I’ve said all this before. The great hymns of people like Charles Wesley, William Cowper, Isaac Watts, Charles Gabriel, Johnson Oatman, Jr., and numerous others of the eighteenth through the twentieth centuries contained powerful lyrics that taught about God, salvation, sin, eternity, heaven, etc. Some of those songs are being rediscovered and put to new tunes or given new arrangements by contemporary worship leaders. But most of the songs I hear for congregational singing in major metropolitan evangelical churches are repetitious, shallow and unsingable by anyone except the worship band musicians.
The hymn books of evangelical denominations and churches served as “our book of confessions,” a kind of musical catechism that taught us about the Bible, about God, about Jesus Christ, about salvation, about the future. Not all of the hymns were theologically correct, but they all tended to express more than emotions. At the very least, they provoked thought.

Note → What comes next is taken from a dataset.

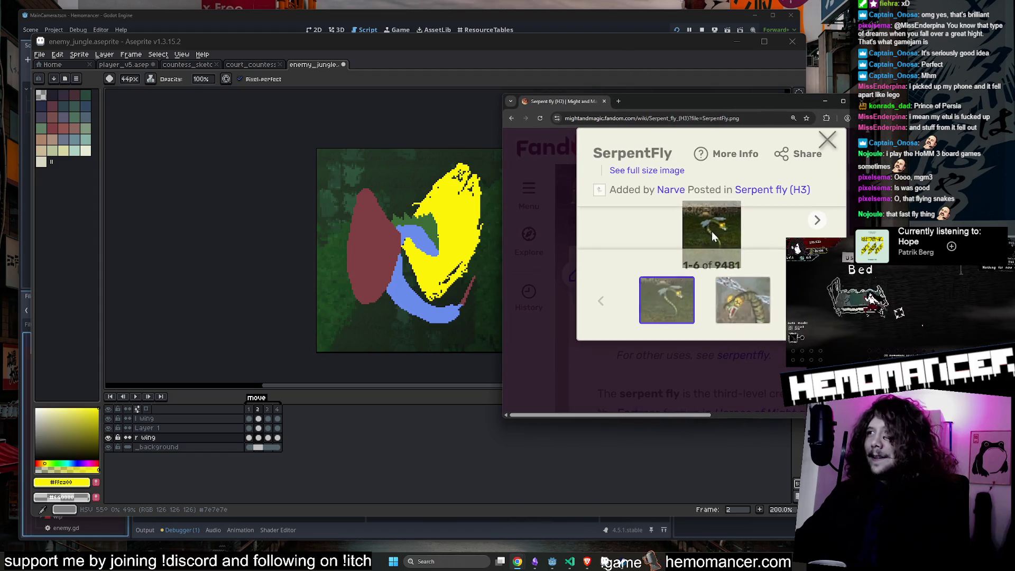
Step: Browse the SerpentFly images in the wiki lightbox, then return to the page
click(740, 317)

I am glad to read Keith Getty agreeing with me; I feel that my complaint about much contemporary worship is not just old school curmudgeonliness. Something has gone awry in contemporary worship. And we need to say so. Those who think as I do, and as Getty does, need to step up and speak to church worship leaders and say “Look, I’m not for hymn-singing just out of nostalgia or sentimentality; I think hymns communicate truth as well as give glory to God. Let us go back to singing hymns as well as contemporary praise and worship choruses. Please.”